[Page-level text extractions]

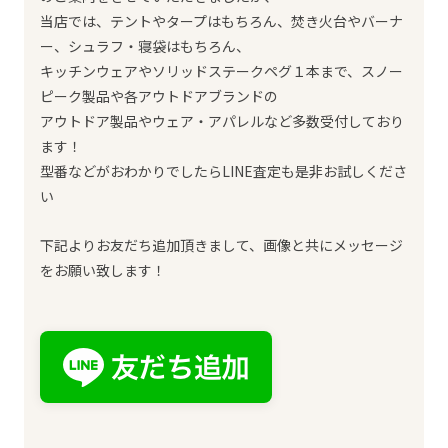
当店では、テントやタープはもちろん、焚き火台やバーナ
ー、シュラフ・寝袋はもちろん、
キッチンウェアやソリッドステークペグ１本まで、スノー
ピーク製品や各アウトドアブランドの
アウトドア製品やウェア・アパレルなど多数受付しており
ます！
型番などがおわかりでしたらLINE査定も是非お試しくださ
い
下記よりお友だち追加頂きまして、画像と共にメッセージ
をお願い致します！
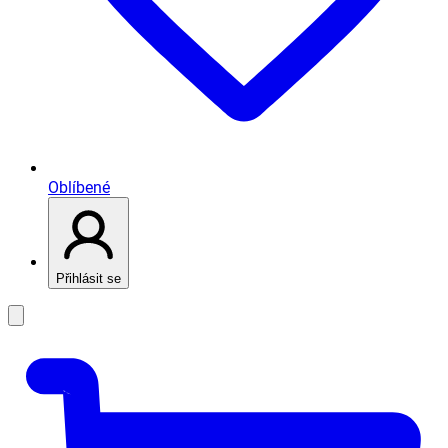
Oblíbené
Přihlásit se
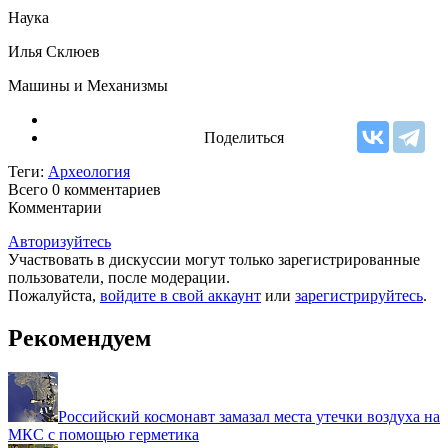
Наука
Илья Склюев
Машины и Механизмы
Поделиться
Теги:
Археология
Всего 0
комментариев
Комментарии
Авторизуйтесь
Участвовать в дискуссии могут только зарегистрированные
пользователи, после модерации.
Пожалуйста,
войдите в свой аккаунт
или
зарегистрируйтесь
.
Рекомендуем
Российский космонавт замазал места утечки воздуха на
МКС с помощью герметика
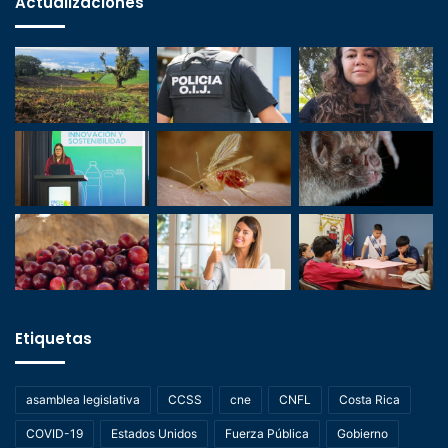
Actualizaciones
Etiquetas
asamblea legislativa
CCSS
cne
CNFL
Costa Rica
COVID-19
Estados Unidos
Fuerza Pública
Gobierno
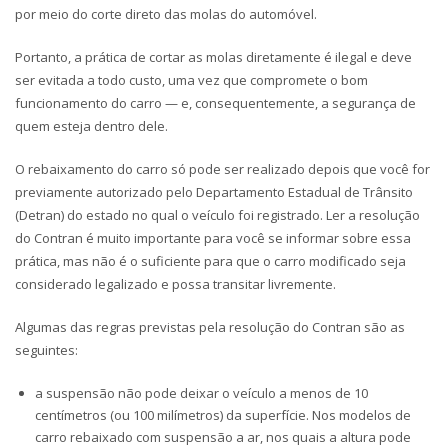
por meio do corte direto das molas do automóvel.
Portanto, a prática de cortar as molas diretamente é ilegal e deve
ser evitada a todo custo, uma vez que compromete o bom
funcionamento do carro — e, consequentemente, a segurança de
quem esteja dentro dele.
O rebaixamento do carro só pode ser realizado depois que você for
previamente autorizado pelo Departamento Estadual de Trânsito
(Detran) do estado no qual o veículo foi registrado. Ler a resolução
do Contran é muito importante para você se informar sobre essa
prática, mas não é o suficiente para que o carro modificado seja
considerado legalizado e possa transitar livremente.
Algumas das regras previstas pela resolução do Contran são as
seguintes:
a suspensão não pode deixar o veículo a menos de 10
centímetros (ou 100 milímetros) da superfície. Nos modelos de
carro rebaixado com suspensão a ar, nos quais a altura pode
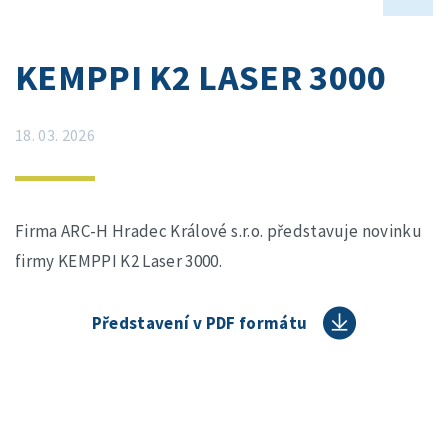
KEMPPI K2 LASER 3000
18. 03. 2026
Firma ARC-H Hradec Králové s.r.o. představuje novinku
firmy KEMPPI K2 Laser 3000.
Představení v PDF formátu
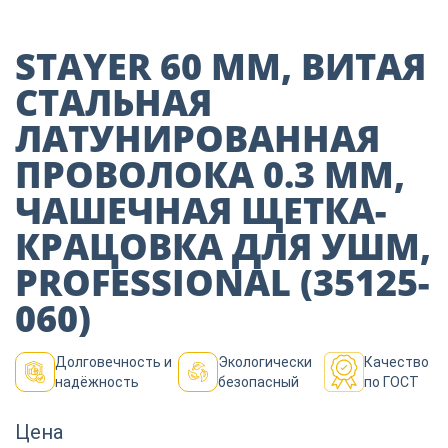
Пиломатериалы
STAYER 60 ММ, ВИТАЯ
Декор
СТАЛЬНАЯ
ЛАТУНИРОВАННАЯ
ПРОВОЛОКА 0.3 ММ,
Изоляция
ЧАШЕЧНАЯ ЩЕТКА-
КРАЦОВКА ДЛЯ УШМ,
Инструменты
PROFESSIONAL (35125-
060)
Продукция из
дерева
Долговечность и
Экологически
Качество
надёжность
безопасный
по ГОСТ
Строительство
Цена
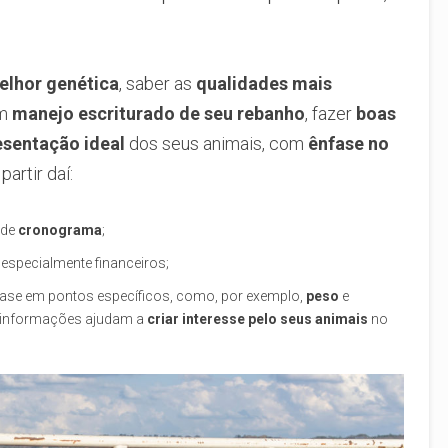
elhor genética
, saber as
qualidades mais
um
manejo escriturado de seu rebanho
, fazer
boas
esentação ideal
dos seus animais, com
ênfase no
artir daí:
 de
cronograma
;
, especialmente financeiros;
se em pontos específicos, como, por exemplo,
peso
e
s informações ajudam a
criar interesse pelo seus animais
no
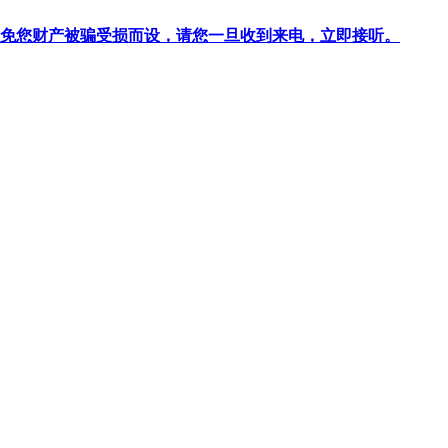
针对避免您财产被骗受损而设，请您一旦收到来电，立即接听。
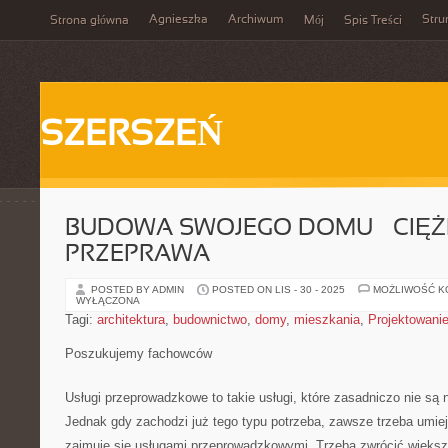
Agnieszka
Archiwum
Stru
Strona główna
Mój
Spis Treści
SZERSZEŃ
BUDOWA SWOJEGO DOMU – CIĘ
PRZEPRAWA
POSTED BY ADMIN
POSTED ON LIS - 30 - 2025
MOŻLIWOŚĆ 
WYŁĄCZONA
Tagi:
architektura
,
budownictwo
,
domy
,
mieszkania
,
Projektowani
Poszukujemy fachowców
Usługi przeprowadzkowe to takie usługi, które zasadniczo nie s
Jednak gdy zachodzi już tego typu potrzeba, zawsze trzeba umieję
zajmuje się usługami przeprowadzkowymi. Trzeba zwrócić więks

---

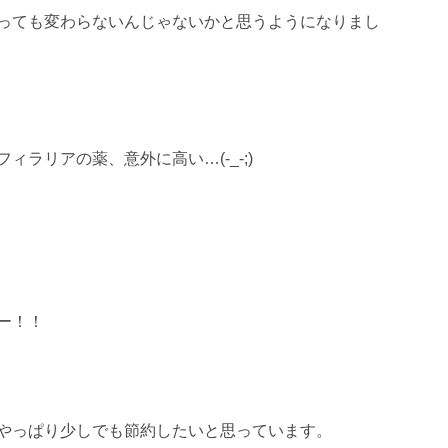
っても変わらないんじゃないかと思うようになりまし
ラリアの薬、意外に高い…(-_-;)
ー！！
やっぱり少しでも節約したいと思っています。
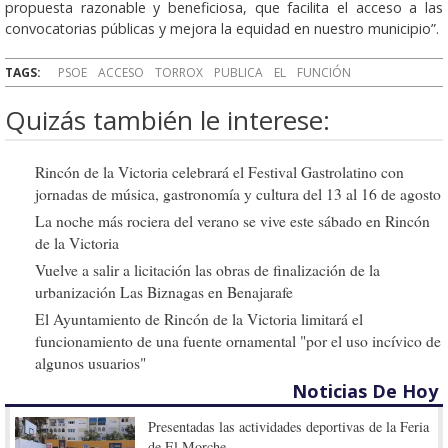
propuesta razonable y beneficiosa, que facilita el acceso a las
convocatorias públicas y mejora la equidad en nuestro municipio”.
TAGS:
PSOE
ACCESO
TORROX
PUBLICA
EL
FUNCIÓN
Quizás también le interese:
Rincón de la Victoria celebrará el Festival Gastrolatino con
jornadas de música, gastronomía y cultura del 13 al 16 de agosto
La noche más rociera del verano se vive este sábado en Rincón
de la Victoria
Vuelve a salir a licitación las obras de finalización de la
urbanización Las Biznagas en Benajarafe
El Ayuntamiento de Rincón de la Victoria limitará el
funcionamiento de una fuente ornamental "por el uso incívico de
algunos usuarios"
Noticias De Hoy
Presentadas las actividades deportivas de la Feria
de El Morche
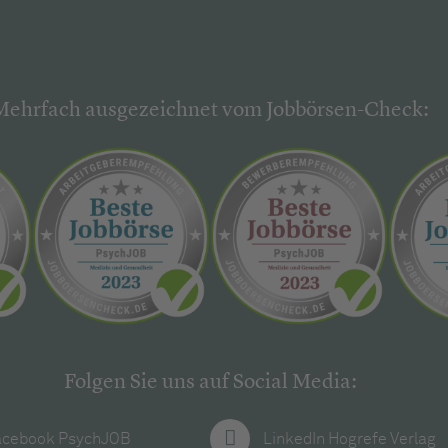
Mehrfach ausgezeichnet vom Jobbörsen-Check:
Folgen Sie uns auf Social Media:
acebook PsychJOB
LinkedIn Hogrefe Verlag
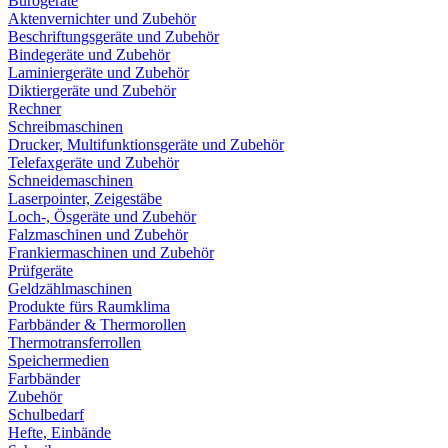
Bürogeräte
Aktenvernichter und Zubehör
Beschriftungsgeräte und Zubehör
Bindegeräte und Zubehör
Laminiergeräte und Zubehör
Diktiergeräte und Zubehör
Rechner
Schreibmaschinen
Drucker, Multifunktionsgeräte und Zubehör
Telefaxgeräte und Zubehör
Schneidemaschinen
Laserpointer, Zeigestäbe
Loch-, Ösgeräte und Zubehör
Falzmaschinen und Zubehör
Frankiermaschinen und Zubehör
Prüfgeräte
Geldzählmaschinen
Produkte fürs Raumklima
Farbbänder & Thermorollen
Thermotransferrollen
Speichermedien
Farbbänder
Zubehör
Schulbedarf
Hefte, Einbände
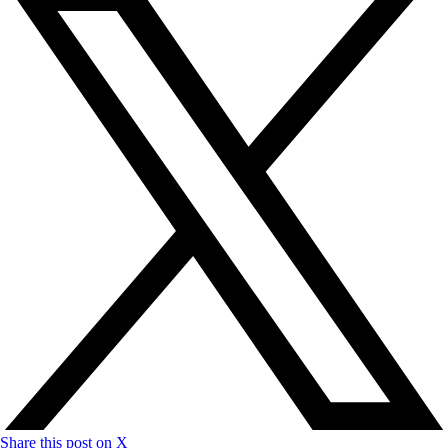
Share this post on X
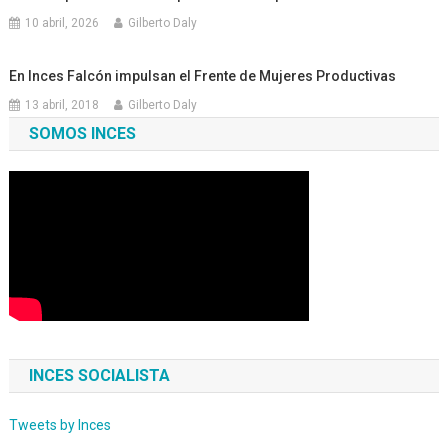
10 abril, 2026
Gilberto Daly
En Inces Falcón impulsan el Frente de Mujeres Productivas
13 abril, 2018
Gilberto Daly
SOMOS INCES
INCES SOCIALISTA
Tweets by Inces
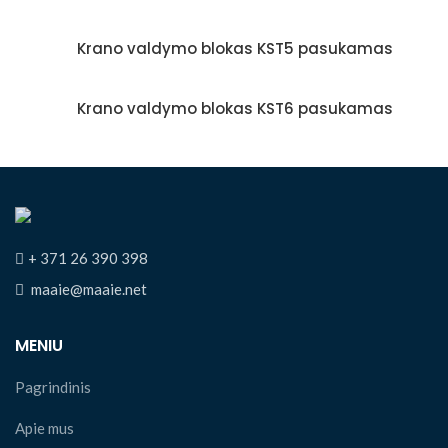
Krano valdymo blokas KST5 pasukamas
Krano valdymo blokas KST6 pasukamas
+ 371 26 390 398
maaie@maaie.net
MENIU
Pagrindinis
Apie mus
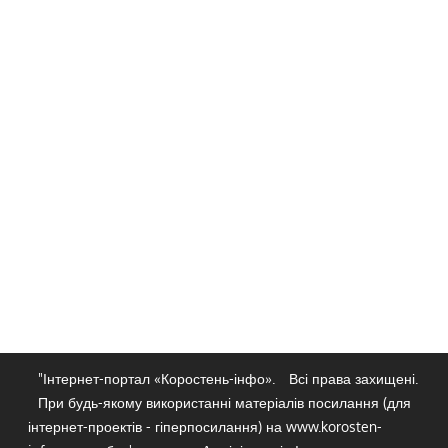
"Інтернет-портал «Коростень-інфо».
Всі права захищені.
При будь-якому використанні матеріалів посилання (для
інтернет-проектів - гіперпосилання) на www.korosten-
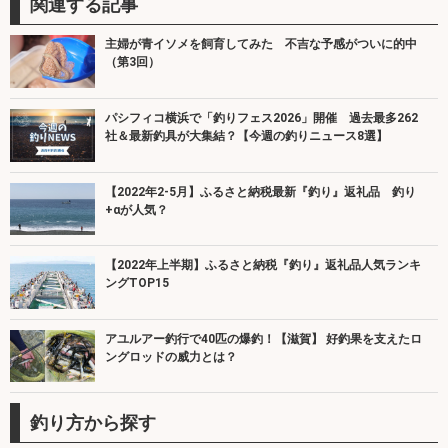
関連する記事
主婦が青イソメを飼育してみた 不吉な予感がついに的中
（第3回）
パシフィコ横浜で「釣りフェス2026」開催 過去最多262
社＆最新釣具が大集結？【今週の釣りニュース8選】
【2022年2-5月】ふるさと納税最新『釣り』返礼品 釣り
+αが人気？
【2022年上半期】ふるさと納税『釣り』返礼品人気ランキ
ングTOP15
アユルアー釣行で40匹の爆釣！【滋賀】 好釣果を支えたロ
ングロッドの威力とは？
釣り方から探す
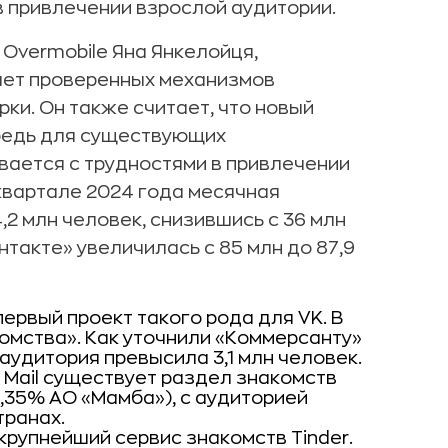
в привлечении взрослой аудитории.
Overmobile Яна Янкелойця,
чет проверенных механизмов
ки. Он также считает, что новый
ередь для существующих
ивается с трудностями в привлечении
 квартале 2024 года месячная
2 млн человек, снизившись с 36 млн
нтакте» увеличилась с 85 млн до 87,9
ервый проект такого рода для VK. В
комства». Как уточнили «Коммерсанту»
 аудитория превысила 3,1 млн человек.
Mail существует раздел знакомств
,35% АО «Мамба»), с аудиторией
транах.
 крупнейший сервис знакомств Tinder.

Problem requirements
Of the entries above, repeat exactly the lines between the line with "Strona główna" and the line with "zajmuje się usługami", inclusive, and no others.

Response
Strona główna
Mój
Spis Treści
SZERSZEŃ
BUDOWA SWOJEGO DOMU – CIĘ
PRZEPRAWA
POSTED BY ADMIN
POSTED ON LIS - 30 - 2025
MOŻLIWOŚĆ 
WYŁĄCZONA
Tagi:
architektura
,
budownictwo
,
domy
,
mieszkania
,
Projektowani
Poszukujemy fachowców
Usługi przeprowadzkowe to takie usługi, które zasadniczo nie s
Jednak gdy zachodzi już tego typu potrzeba, zawsze trzeba umieję
zajmuje się usługami przeprowadzkowymi. Trzeba zwrócić więks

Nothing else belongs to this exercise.